Rendered images with source text:
·····
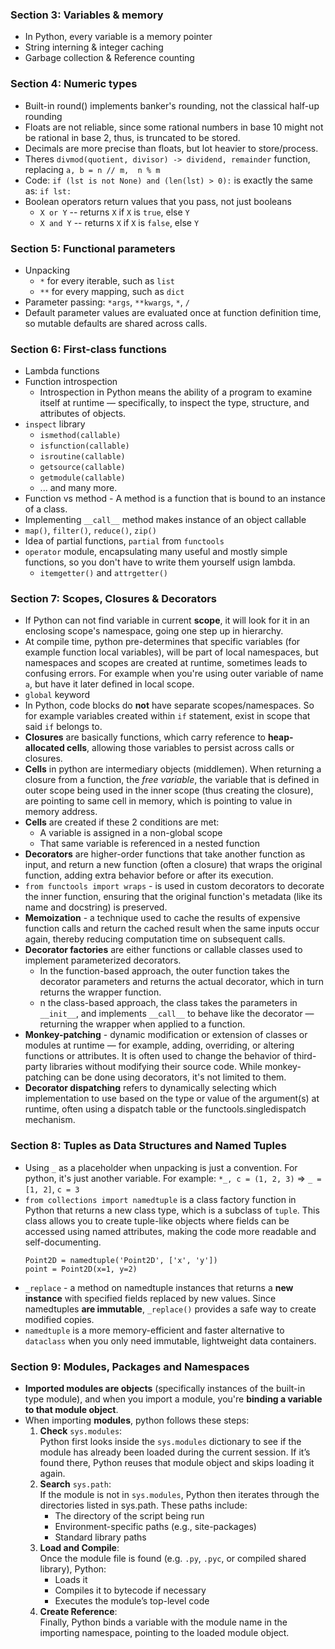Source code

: ### Section 3: Variables & memory
* In Python, every variable is a memory pointer
* String interning & integer caching
* Garbage collection & Reference counting


### Section 4: Numeric types  
* Built-in round() implements banker's rounding, not the classical half-up rounding
* Floats are not reliable, since some rational numbers in base 10 might not be rational in base 2, thus, is truncated to be stored.
* Decimals are more precise than floats, but lot heavier to store/process.
* Theres `divmod(quotient, divisor) -> dividend, remainder` function, replacing `a, b = n // m,  n % m`
* Code: `if (lst is not None) and (len(lst) > 0):` is exactly the same as: `if lst:` 
* Boolean operators return values that you pass, not just booleans
  * `X or Y`   --  returns `X` if `X` is `true`, else `Y`
  * `X and Y`  --  returns `X` if `X` is `false`, else `Y`


### Section 5: Functional parameters
* Unpacking
    * `*` for every iterable, such as `list`
    * `**` for every mapping, such as `dict`
* Parameter passing: `*args`, `**kwargs`, `*`, `/`
* Default parameter values are evaluated once at function definition time, so mutable defaults are shared across calls. 


### Section 6: First-class functions
* Lambda functions
* Function introspection
  * Introspection in Python means the ability of a program to examine itself at runtime — specifically, to inspect the type, structure, and attributes of objects.
* `inspect` library
  * `ismethod(callable)`
  * `isfunction(callable)`
  * `isroutine(callable)`
  * `getsource(callable)`
  * `getmodule(callable)`
  * ... and many more.
* Function vs method - A method is a function that is bound to an instance of a class.
* Implementing `__call__` method makes instance of an object callable
* `map()`, `filter()`, `reduce()`, `zip()`
* Idea of partial functions, `partial` from `functools`
* `operator` module, encapsulating many useful and mostly simple functions, so you don't have to write them yourself usign lambda.
  * `itemgetter()` and `attrgetter()` 


### Section 7: Scopes, Closures & Decorators
* If Python can not find variable in current **scope**, it will look for it in an enclosing scope's namespace, going one step up in hierarchy.
* At compile time, python pre-determines that specific variables (for example function local variables), will be part of local namespaces, but namespaces and scopes are created at runtime, sometimes leads to confusing errors. For example when you're using outer variable of name `a`, but have it later defined in local scope.
* `global` keyword  
* In Python, code blocks do **not** have separate scopes/namespaces. So for example variables created within `if` statement, exist in scope that said `if` belongs to.
* **Closures** are basically functions, which carry reference to **heap-allocated cells**, allowing those variables to persist across calls or closures.
* **Cells** in python are intermediary objects (middlemen). When returning a closure from a function, the *free variable*, the variable that is defined in outer scope being used in the inner scope (thus creating the closure), are pointing to same cell in memory, which is pointing to value in memory address.
* **Cells** are created if these 2 conditions are met:
  * A variable is assigned in a non-global scope
  * That same variable is referenced in a nested function
* **Decorators** are higher-order functions that take another function as input, and return a new function (often a closure) that wraps the original function, adding extra behavior before or after its execution.
* `from functools import wraps` - is used in custom decorators to decorate the inner function, ensuring that the original function's metadata (like its name and docstring) is preserved.
* **Memoization** - a technique used to cache the results of expensive function calls and return the cached result when the same inputs occur again, thereby reducing computation time on subsequent calls.  
* **Decorator factories** are either functions or callable classes used to implement parameterized decorators.
  * In the function-based approach, the outer function takes the decorator parameters and returns the actual decorator, which in turn returns the wrapper function.
  * n the class-based approach, the class takes the parameters in `__init__`, and implements `__call__` to behave like the decorator — returning the wrapper when applied to a function.
* **Monkey-patching** - dynamic modification or extension of classes or modules at runtime — for example, adding, overriding, or altering functions or attributes. It is often used to change the behavior of third-party libraries without modifying their source code. While monkey-patching can be done using decorators, it's not limited to them.
* **Decorator dispatching** refers to dynamically selecting which implementation to use based on the type or value of the argument(s) at runtime, often using a dispatch table or the functools.singledispatch mechanism.


### Section 8: Tuples as Data Structures and Named Tuples
* Using `_` as a placeholder when unpacking is just a convention. For python, it's just another variable. For example: `*_, c = (1, 2, 3)` => `_ = [1, 2]`, `c = 3`
* `from collections import namedtuple` is a class factory function in Python that returns a new class type, which is a subclass of `tuple`. This class allows you to create tuple-like objects where fields can be accessed using named attributes, making the code more readable and self-documenting.
    ```
    Point2D = namedtuple('Point2D', ['x', 'y'])
    point = Point2D(x=1, y=2)
    ```
* `_replace` - a method on namedtuple instances that returns a **new instance** with specified fields replaced by new values. Since namedtuples **are immutable**, `_replace()` provides a safe way to create modified copies.
* `namedtuple` is a more memory-efficient and faster alternative to `dataclass` when you only need immutable, lightweight data containers.


### Section 9: Modules, Packages and Namespaces
* **Imported modules are objects** (specifically instances of the built-in type module), and when you import a module, you're **binding a variable to that module object**.
* When importing **modules**, python follows these steps:
  1. **Check** `sys.modules`:  
Python first looks inside the `sys.modules` dictionary to see if the module has already been loaded during the current session. If it’s found there, Python reuses that module object and skips loading it again.
  2. **Search** `sys.path`:  
If the module is not in `sys.modules`, Python then iterates through the directories listed in sys.path. These paths include:
      * The directory of the script being run
      * Environment-specific paths (e.g., site-packages)
      * Standard library paths
  3. **Load and Compile**:  
Once the module file is found (e.g. `.py`, `.pyc`, or compiled shared library), Python:
      * Loads it
      * Compiles it to bytecode if necessary
      * Executes the module’s top-level code
  4. **Create Reference**:  
Finally, Python binds a variable with the module name in the importing namespace, pointing to the loaded module object.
·····
- Goal of the exercise
Write out the data above in full and exactly, but not the pictures.

- The completed task
Source code

: ### Section 3: Variables & memory
* In Python, every variable is a memory pointer
* String interning & integer caching
* Garbage collection & Reference counting


### Section 4: Numeric types  
* Built-in round() implements banker's rounding, not the classical half-up rounding
* Floats are not reliable, since some rational numbers in base 10 might not be rational in base 2, thus, is truncated to be stored.
* Decimals are more precise than floats, but lot heavier to store/process.
* Theres `divmod(quotient, divisor) -> dividend, remainder` function, replacing `a, b = n // m,  n % m`
* Code: `if (lst is not None) and (len(lst) > 0):` is exactly the same as: `if lst:` 
* Boolean operators return values that you pass, not just booleans
  * `X or Y`   --  returns `X` if `X` is `true`, else `Y`
  * `X and Y`  --  returns `X` if `X` is `false`, else `Y`


### Section 5: Functional parameters
* Unpacking
    * `*` for every iterable, such as `list`
    * `**` for every mapping, such as `dict`
* Parameter passing: `*args`, `**kwargs`, `*`, `/`
* Default parameter values are evaluated once at function definition time, so mutable defaults are shared across calls. 


### Section 6: First-class functions
* Lambda functions
* Function introspection
  * Introspection in Python means the ability of a program to examine itself at runtime — specifically, to inspect the type, structure, and attributes of objects.
* `inspect` library
  * `ismethod(callable)`
  * `isfunction(callable)`
  * `isroutine(callable)`
  * `getsource(callable)`
  * `getmodule(callable)`
  * ... and many more.
* Function vs method - A method is a function that is bound to an instance of a class.
* Implementing `__call__` method makes instance of an object callable
* `map()`, `filter()`, `reduce()`, `zip()`
* Idea of partial functions, `partial` from `functools`
* `operator` module, encapsulating many useful and mostly simple functions, so you don't have to write them yourself usign lambda.
  * `itemgetter()` and `attrgetter()` 


### Section 7: Scopes, Closures & Decorators
* If Python can not find variable in current **scope**, it will look for it in an enclosing scope's namespace, going one step up in hierarchy.
* At compile time, python pre-determines that specific variables (for example function local variables), will be part of local namespaces, but namespaces and scopes are created at runtime, sometimes leads to confusing errors. For example when you're using outer variable of name `a`, but have it later defined in local scope.
* `global` keyword  
* In Python, code blocks do **not** have separate scopes/namespaces. So for example variables created within `if` statement, exist in scope that said `if` belongs to.
* **Closures** are basically functions, which carry reference to **heap-allocated cells**, allowing those variables to persist across calls or closures.
* **Cells** in python are intermediary objects (middlemen). When returning a closure from a function, the *free variable*, the variable that is defined in outer scope being used in the inner scope (thus creating the closure), are pointing to same cell in memory, which is pointing to value in memory address.
* **Cells** are created if these 2 conditions are met:
  * A variable is assigned in a non-global scope
  * That same variable is referenced in a nested function
* **Decorators** are higher-order functions that take another function as input, and return a new function (often a closure) that wraps the original function, adding extra behavior before or after its execution.
* `from functools import wraps` - is used in custom decorators to decorate the inner function, ensuring that the original function's metadata (like its name and docstring) is preserved.
* **Memoization** - a technique used to cache the results of expensive function calls and return the cached result when the same inputs occur again, thereby reducing computation time on subsequent calls.  
* **Decorator factories** are either functions or callable classes used to implement parameterized decorators.
  * In the function-based approach, the outer function takes the decorator parameters and returns the actual decorator, which in turn returns the wrapper function.
  * n the class-based approach, the class takes the parameters in `__init__`, and implements `__call__` to behave like the decorator — returning the wrapper when applied to a function.
* **Monkey-patching** - dynamic modification or extension of classes or modules at runtime — for example, adding, overriding, or altering functions or attributes. It is often used to change the behavior of third-party libraries without modifying their source code. While monkey-patching can be done using decorators, it's not limited to them.
* **Decorator dispatching** refers to dynamically selecting which implementation to use based on the type or value of the argument(s) at runtime, often using a dispatch table or the functools.singledispatch mechanism.


### Section 8: Tuples as Data Structures and Named Tuples
* Using `_` as a placeholder when unpacking is just a convention. For python, it's just another variable. For example: `*_, c = (1, 2, 3)` => `_ = [1, 2]`, `c = 3`
* `from collections import namedtuple` is a class factory function in Python that returns a new class type, which is a subclass of `tuple`. This class allows you to create tuple-like objects where fields can be accessed using named attributes, making the code more readable and self-documenting.
    ```
    Point2D = namedtuple('Point2D', ['x', 'y'])
    point = Point2D(x=1, y=2)
    ```
* `_replace` - a method on namedtuple instances that returns a **new instance** with specified fields replaced by new values. Since namedtuples **are immutable**, `_replace()` provides a safe way to create modified copies.
* `namedtuple` is a more memory-efficient and faster alternative to `dataclass` when you only need immutable, lightweight data containers.


### Section 9: Modules, Packages and Namespaces
* **Imported modules are objects** (specifically instances of the built-in type module), and when you import a module, you're **binding a variable to that module object**.
* When importing **modules**, python follows these steps:
  1. **Check** `sys.modules`:  
Python first looks inside the `sys.modules` dictionary to see if the module has already been loaded during the current session. If it’s found there, Python reuses that module object and skips loading it again.
  2. **Search** `sys.path`:  
If the module is not in `sys.modules`, Python then iterates through the directories listed in sys.path. These paths include:
      * The directory of the script being run
      * Environment-specific paths (e.g., site-packages)
      * Standard library paths
  3. **Load and Compile**:  
Once the module file is found (e.g. `.py`, `.pyc`, or compiled shared library), Python:
      * Loads it
      * Compiles it to bytecode if necessary
      * Executes the module’s top-level code
  4. **Create Reference**:  
Finally, Python binds a variable with the module name in the importing namespace, pointing to the loaded module object.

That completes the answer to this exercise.